WHAT THE TASK REQUIRES. A line below contains "What is visible at (663, 523)?", and a later one contains "Name what is under the point (844, 312).". Repeat both, with every line between them, exactly.

═══

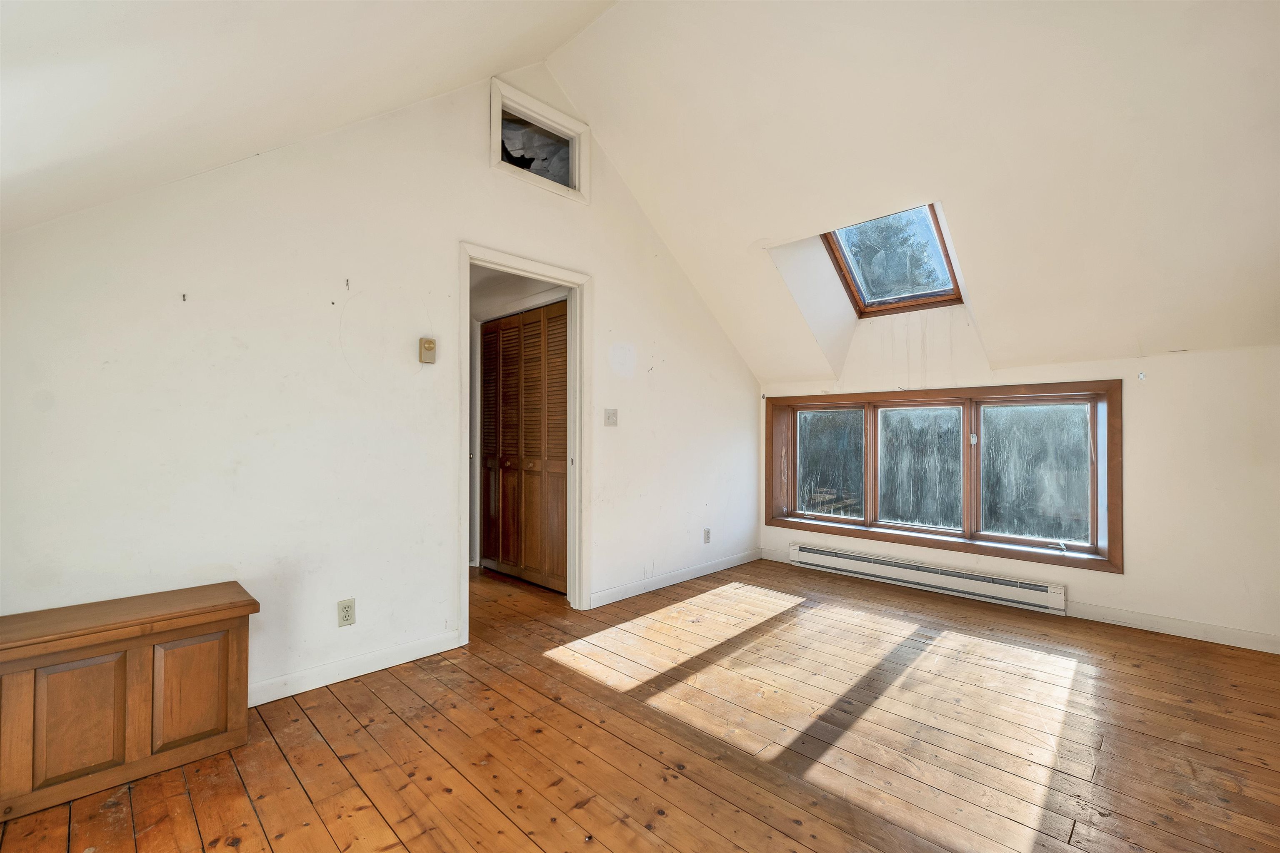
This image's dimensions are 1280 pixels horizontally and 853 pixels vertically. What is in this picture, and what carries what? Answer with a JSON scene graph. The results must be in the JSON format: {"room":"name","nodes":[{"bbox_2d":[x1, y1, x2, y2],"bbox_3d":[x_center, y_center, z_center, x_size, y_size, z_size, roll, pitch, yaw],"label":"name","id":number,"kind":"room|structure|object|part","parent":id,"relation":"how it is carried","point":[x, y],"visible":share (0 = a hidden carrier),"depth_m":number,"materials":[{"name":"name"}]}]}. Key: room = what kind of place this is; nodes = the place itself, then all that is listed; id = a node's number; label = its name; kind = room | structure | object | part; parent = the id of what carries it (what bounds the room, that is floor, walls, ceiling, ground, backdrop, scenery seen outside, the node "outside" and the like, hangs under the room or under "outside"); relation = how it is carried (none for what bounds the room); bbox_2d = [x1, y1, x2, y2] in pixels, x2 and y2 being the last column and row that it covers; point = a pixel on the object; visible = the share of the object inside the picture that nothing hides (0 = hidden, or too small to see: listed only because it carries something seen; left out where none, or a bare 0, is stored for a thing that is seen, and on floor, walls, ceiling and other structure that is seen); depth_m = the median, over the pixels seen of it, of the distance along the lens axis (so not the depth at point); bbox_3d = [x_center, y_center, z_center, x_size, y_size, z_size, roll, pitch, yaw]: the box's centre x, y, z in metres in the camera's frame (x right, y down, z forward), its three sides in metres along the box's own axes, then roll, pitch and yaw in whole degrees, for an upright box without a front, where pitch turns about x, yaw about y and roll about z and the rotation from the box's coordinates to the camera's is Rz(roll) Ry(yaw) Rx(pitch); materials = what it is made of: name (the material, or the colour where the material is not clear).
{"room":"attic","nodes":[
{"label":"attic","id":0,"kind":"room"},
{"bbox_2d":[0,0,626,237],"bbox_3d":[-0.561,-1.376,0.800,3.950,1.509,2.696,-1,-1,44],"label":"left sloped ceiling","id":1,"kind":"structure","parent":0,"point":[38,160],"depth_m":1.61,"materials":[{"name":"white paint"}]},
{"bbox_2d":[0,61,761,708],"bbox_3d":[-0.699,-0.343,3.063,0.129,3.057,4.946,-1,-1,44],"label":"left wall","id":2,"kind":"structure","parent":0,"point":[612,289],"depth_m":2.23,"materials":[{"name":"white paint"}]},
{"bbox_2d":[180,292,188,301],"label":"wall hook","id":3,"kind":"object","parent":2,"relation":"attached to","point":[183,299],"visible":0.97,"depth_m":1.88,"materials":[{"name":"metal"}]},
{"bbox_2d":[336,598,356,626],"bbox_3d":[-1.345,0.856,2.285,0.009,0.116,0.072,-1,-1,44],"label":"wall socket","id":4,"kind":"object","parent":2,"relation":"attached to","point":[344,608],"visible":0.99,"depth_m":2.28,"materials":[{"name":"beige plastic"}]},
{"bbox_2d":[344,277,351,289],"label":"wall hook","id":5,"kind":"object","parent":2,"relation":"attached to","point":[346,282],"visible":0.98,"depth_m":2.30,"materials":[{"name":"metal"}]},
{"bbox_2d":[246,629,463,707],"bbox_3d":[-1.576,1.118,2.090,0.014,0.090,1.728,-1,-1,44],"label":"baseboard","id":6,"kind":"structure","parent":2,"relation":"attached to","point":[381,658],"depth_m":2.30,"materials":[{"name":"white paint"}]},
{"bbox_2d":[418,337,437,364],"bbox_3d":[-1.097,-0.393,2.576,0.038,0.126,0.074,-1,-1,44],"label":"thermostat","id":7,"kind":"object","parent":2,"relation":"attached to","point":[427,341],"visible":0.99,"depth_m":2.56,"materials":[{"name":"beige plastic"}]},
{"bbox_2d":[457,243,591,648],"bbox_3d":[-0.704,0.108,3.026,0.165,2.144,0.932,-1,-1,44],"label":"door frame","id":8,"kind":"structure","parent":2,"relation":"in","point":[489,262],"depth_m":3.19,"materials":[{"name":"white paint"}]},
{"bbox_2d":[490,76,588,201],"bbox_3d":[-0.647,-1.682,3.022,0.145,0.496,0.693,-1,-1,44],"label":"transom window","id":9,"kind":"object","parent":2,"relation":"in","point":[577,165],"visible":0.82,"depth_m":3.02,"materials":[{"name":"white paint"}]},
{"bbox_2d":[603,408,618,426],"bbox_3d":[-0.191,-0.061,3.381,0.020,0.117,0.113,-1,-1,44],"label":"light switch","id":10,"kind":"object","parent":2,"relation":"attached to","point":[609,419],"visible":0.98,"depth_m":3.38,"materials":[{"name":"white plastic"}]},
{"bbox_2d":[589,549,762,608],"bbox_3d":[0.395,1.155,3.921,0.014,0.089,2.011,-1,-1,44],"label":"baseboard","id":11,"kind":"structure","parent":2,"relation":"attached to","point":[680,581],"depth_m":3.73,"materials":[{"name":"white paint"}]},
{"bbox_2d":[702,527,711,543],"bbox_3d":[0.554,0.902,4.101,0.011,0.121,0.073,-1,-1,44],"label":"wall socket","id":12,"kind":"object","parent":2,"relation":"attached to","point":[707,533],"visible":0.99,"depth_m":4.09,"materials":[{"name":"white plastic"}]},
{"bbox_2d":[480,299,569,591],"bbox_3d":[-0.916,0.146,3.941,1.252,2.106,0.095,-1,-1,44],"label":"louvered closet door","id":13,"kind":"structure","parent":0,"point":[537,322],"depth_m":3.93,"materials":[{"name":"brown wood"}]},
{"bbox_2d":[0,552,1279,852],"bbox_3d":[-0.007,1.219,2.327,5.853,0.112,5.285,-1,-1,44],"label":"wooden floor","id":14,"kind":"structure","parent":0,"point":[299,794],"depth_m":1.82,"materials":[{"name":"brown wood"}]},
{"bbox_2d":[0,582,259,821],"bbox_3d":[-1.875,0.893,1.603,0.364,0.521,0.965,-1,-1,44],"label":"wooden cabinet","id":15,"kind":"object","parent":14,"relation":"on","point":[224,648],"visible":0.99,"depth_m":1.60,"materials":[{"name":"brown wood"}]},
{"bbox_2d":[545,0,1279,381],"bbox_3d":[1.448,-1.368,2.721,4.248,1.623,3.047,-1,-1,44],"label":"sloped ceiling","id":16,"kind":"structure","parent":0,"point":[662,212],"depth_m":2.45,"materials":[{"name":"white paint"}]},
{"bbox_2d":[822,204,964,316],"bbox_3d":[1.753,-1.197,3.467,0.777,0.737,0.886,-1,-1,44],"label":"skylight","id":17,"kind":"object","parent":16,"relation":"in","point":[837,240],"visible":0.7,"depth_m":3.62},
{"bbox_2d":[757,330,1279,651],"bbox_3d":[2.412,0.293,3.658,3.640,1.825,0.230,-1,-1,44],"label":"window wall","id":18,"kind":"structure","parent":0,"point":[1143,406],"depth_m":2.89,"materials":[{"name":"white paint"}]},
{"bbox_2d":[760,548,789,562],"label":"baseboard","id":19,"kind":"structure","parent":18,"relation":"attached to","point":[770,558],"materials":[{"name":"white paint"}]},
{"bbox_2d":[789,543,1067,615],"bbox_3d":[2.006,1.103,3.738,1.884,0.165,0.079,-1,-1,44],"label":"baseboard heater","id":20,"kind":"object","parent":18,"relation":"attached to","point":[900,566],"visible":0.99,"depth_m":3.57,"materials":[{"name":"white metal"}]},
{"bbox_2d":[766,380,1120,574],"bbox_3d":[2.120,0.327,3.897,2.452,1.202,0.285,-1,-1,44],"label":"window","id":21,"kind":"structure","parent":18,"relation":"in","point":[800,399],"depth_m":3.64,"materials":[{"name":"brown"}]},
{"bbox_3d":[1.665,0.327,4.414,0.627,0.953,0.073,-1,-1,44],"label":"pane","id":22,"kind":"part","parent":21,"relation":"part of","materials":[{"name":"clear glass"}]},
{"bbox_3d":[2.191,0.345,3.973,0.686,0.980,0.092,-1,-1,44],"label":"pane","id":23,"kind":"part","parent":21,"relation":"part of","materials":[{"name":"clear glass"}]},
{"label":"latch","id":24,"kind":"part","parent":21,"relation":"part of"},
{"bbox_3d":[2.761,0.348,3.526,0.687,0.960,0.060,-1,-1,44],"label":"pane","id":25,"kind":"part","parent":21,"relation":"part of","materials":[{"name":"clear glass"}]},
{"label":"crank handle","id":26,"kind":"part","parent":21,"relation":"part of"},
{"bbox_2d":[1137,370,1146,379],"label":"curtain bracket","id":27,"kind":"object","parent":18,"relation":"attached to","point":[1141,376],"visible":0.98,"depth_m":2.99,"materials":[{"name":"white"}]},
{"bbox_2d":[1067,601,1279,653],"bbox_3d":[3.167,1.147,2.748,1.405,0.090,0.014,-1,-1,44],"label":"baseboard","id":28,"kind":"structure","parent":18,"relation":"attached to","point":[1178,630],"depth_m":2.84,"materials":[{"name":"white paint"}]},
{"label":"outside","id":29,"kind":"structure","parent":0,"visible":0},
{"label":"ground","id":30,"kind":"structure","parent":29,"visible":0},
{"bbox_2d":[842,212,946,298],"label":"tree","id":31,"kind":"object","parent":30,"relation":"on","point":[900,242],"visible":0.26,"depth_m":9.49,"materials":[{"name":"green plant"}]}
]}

═══

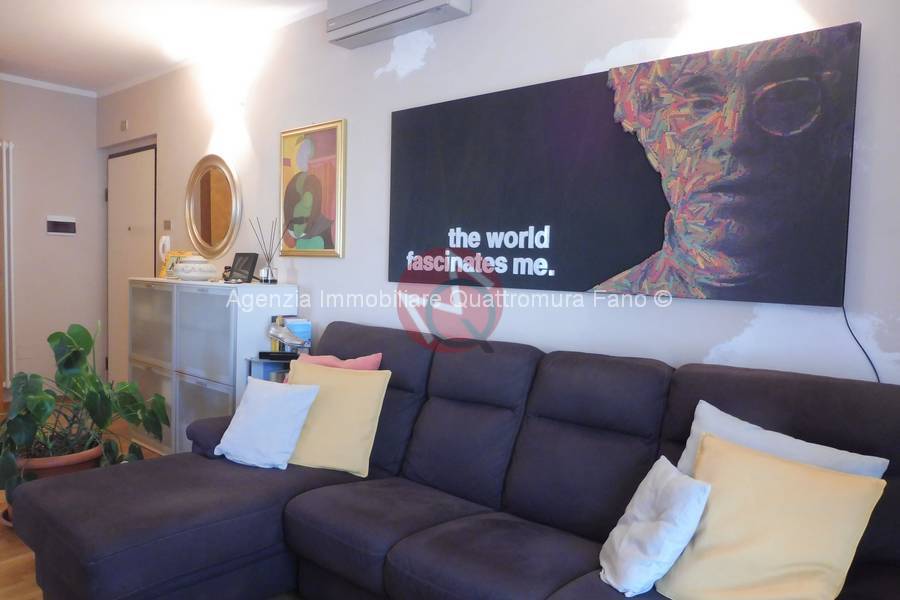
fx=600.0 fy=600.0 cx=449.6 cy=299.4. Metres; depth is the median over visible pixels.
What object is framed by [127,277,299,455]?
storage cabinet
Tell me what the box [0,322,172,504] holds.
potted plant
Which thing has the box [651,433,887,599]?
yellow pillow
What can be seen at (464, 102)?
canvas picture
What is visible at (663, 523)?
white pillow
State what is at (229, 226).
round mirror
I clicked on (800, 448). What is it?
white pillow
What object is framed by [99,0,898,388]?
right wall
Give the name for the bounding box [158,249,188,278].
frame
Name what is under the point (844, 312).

═══

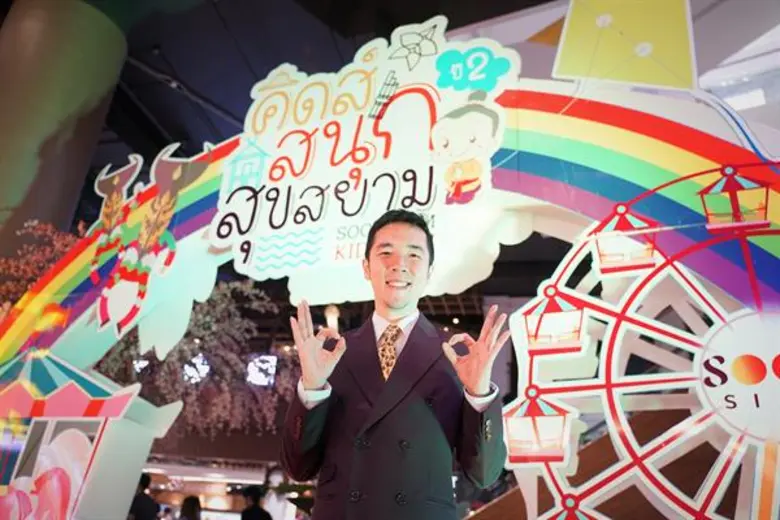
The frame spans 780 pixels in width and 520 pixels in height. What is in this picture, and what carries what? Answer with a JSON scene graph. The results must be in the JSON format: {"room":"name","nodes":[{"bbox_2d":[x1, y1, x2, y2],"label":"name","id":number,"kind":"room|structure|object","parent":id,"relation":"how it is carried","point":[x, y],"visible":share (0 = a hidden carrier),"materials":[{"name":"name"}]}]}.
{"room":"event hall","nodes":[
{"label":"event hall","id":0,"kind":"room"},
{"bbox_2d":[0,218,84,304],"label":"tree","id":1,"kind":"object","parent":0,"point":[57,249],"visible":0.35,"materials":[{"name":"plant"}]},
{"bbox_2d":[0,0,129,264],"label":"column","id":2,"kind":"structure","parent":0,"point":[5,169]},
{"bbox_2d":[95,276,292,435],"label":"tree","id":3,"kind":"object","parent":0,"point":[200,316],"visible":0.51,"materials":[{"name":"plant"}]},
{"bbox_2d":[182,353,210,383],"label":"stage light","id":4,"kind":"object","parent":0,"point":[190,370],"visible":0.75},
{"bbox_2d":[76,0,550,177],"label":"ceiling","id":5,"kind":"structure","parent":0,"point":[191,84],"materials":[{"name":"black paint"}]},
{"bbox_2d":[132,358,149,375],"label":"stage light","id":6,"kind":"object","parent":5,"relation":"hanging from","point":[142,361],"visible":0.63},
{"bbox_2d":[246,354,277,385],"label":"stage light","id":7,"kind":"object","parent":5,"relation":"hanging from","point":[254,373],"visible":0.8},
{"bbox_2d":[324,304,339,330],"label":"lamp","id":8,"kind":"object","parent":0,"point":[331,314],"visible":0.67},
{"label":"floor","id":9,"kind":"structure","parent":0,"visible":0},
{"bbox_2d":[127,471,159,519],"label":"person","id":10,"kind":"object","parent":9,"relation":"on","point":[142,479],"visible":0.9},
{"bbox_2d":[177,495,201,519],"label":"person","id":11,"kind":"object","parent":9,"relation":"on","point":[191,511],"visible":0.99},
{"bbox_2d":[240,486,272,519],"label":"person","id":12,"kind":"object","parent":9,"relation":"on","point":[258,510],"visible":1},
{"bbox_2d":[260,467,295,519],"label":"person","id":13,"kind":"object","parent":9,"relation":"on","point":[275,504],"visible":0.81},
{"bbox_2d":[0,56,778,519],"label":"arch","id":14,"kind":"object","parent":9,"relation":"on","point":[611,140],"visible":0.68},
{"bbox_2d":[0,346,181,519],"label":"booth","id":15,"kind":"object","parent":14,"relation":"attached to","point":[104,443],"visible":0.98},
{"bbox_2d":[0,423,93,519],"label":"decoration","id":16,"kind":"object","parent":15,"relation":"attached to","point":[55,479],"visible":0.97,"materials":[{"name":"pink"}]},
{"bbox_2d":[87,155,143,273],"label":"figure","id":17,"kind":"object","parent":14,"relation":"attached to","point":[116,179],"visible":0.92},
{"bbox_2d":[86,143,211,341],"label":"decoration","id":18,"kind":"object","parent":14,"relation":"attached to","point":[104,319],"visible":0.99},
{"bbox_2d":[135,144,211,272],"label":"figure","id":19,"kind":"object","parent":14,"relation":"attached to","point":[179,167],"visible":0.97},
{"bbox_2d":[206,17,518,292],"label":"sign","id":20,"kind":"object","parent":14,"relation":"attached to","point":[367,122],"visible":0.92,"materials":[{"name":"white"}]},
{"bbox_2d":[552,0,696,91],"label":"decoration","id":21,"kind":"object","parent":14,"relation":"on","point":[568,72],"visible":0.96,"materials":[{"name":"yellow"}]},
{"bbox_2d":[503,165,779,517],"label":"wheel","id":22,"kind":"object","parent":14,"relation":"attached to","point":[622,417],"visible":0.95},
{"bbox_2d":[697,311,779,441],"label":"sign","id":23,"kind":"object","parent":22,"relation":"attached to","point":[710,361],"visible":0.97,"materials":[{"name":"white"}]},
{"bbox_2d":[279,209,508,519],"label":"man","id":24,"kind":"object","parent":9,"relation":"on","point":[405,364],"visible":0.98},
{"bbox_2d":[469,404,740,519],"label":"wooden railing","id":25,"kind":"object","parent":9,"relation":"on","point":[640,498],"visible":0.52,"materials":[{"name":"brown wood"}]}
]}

═══

TASK RESPONSE.
What is visible at (663, 523)?
white pillow
State what is at (229, 226).
round mirror
I clicked on (800, 448). What is it?
white pillow
What object is framed by [99,0,898,388]?
right wall
Give the name for the bounding box [158,249,188,278].
frame
Name what is under the point (844, 312).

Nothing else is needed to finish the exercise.